**What the exercise asks**
Without the pictures, write the listing out again exactly as it appears.

**Task data**
----

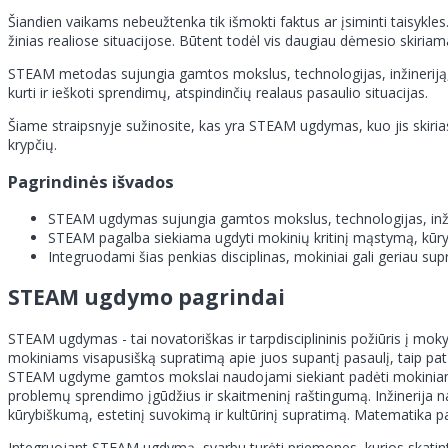
Šiandien vaikams nebeužtenka tik išmokti faktus ar įsiminti taisykles
žinias realiose situacijose. Būtent todėl vis daugiau dėmesio skir
STEAM metodas sujungia gamtos mokslus, technologijas, inžineriją, 
kurti ir ieškoti sprendimų, atspindinčių realaus pasaulio situacijas.
Šiame straipsnyje sužinosite, kas yra STEAM ugdymas, kuo jis skiri
krypčių.
Pagrindinės išvados
STEAM ugdymas sujungia gamtos mokslus, technologijas, inžin
STEAM pagalba siekiama ugdyti mokinių kritinį mąstymą, kūr
Integruodami šias penkias disciplinas, mokiniai gali geriau supr
STEAM ugdymo pagrindai
STEAM ugdymas - tai novatoriškas ir tarpdisciplininis požiūris į mo
mokiniams visapusišką supratimą apie juos supantį pasaulį, taip pat į
STEAM ugdyme gamtos mokslai naudojami siekiant padėti mokiniams 
problemų sprendimo įgūdžius ir skaitmeninį raštingumą. Inžinerija 
kūrybiškumą, estetinį suvokimą ir kultūrinį supratimą. Matematika
Integruojant STEAM ugdymą, svarbu turėti priemones, kurios skatint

----

**Result of this task**
Šiandien vaikams nebeužtenka tik išmokti faktus ar įsiminti taisykles
žinias realiose situacijose. Būtent todėl vis daugiau dėmesio skir
STEAM metodas sujungia gamtos mokslus, technologijas, inžineriją, 
kurti ir ieškoti sprendimų, atspindinčių realaus pasaulio situacijas.
Šiame straipsnyje sužinosite, kas yra STEAM ugdymas, kuo jis skiri
krypčių.
Pagrindinės išvados
STEAM ugdymas sujungia gamtos mokslus, technologijas, inžin
STEAM pagalba siekiama ugdyti mokinių kritinį mąstymą, kūr
Integruodami šias penkias disciplinas, mokiniai gali geriau supr
STEAM ugdymo pagrindai
STEAM ugdymas - tai novatoriškas ir tarpdisciplininis požiūris į mo
mokiniams visapusišką supratimą apie juos supantį pasaulį, taip pat į
STEAM ugdyme gamtos mokslai naudojami siekiant padėti mokiniams 
problemų sprendimo įgūdžius ir skaitmeninį raštingumą. Inžinerija 
kūrybiškumą, estetinį suvokimą ir kultūrinį supratimą. Matematika
Integruojant STEAM ugdymą, svarbu turėti priemones, kurios skatint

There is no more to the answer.